Rev. David O. Jones

It is so easy to judge by appearance. The externals are immediately available to us. Externals, as the idiom says, “slap us in the face.” We can deal with externals so much more comfortably than take the time to discover the root causes or motivations.

Two situations have been related to me in the last few days. A friend at church related his experience in teaching a teenaged Korean Sunday School class. After a few weeks teaching he had several people inquire if he was having trouble with “Jim” (name changed to protect the truly innocent), for Jim had been the resident trouble-maker. My friend was more than a little confused because Jim was his “go-to” guy in the class – bright and always ready with the correct answer. He couldn’t fathom that the inquiries were about the Jim he knew. Upon further investigation he discovered that the previous teacher (with whom Jim had been such a problem) spoke primarily Korean in the class. Jim along with a couple other boys speak only English. Jim and his cohorts couldn’t understand what was going on in the class and reverted to talking amongst themselves and creating disruptions. The problem was the teacher, not the student.

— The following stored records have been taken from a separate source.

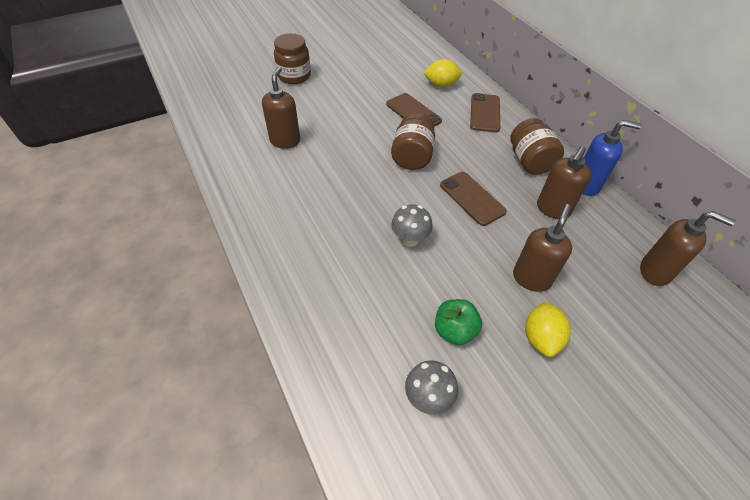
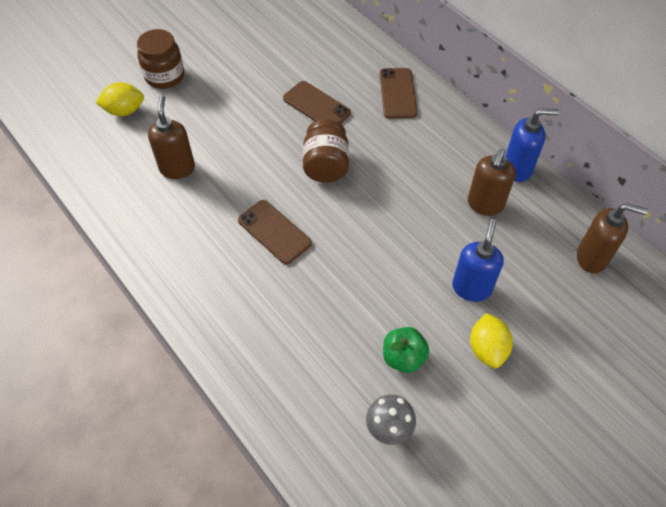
camera: 10 degrees left, 5 degrees up
grey mushroom [391,205,433,247] -> none
yellow lemon [424,59,462,88] -> yellow lemon moved to [95,82,144,116]
brown phone [440,172,507,226] -> brown phone moved to [238,200,312,264]
brown jar [510,118,564,175] -> none
brown soap dispenser [513,204,572,292] -> blue soap dispenser [452,219,504,302]

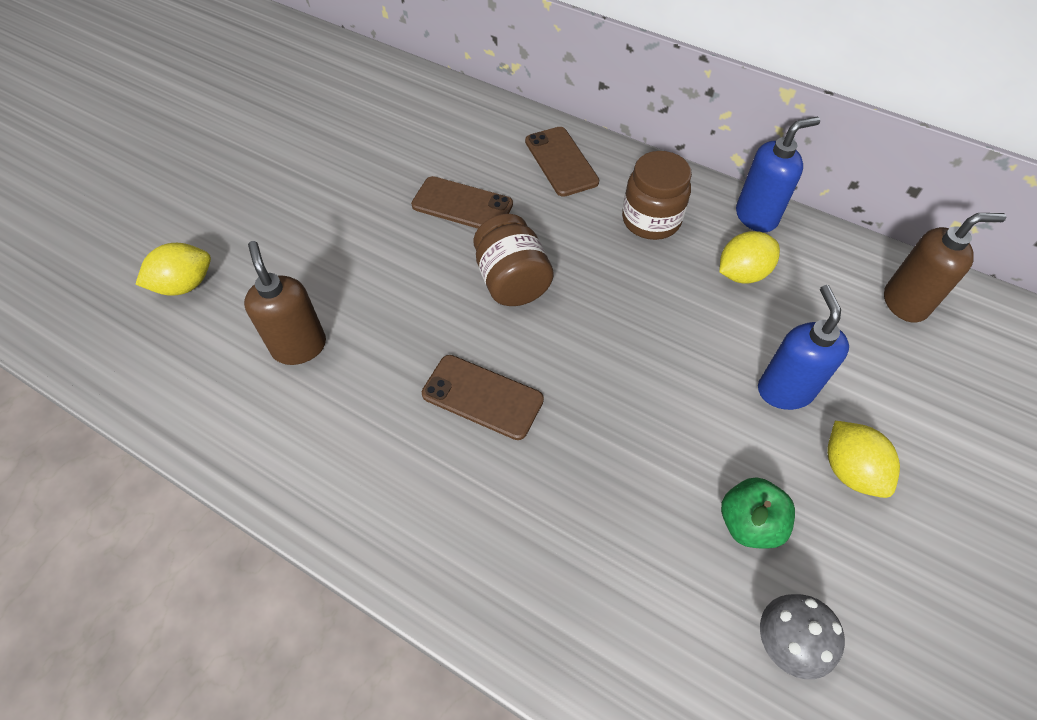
camera: 20 degrees left, 0 degrees up
brown jar [137,29,184,89] -> brown jar moved to [622,151,692,240]
brown soap dispenser [468,149,516,216] -> yellow lemon [719,231,780,284]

A parent enrolling her child with Heritage Covenant told of her problems with both the public system and a private school where her child had been labeled on various occasions as learning disabled or ADD. The teachers wanted the child assigned to a special ed classroom or drugged. The parent didn’t take the “expert’s” advice, but had the child independently evaluated. The real problem it seems is that the child just needed a little (and I emphasize just a little) individual instruction to bring him up to speed. His attention deficit was due to simply not understanding what was going on. The problem was the teacher, not the student.

How easy it is for us all to judge by the externals. Saul was chosen as the first king of Israel. He was “a choice and handsome man…From his shoulders upward he was taller than any of the people” (1 Samuel 9:2).  He looked really good, but his heart strayed from following God. On the other hand, the second king of Israel was the eighth son of Jesse, a short fellow of ruddy appearance. He appeared to like his music better than manly pursuits, so was shuffled off to tend the sheep. When the prophet Samuel came to Jesse’s house looking for the man to anoint as the next king of Israel, David wasn’t even called to show up. After rejecting seven sons of Jesse, Samuel had to ask if Jesse, “Are all the young men here?” (1 Samuel 16:11) Neglected, but it was David whose lineage would establish an eternal kingdom as his descendent Mary became the mother of Jesus.

God doesn’t concern himself with the externals. When Samuel was directed to anoint David, the Scripture tells us, “the LORD said to Samuel, ‘Do not look at his appearance or at the height of his stature, because I have refused him. For the Lord does not see as man sees; for man looks at the outward appearance, but the LORD looks at the heart’” (1 Samuel 16:7).

Man is a sinner. And sin clouds his vision. We cannot see someone’s heart. We cannot clearly understand someone’s motives. We can neither think nor act in purity. God spoke through the prophet Isaiah, “For My thoughts are not your thoughts, Nor are your ways My ways,” says the LORD. “For as the heavens are higher than the earth, So are My ways higher than your ways, And My thoughts than your thoughts” (Isaiah 55:8,9).

It becomes our responsibility in response to the grace we have received through Jesus Christ to first of all, “Keep your heart with all diligence, For out of it spring the issues of life” (Proverbs 4:23).  And keeping our hearts requires the diligence of continually feeding on God’s Word, “For the LORD gives wisdom; From His mouth come knowledge and understanding; He stores up sound wisdom for the upright; He is a shield to those who walk uprightly” (Proverbs 2:6,7).  God’s Word cannot be surpassed in giving us the understanding and wisdom necessary to deal with others and especially those of our own household.
We have a responsibility to make every effort to view others as God would. Although we cannot view someone’s heart, we can seek to know where their heart is, to know what their motivations are. Does my child speak the same language as I do? Does my child learn at the same pace or in the same manner that I do?

For the sake of Christ our Saviour, let us resolve to make the time and effort to become more equipped to understand the real issues, the true causes and core motivations of those He has placed in our household.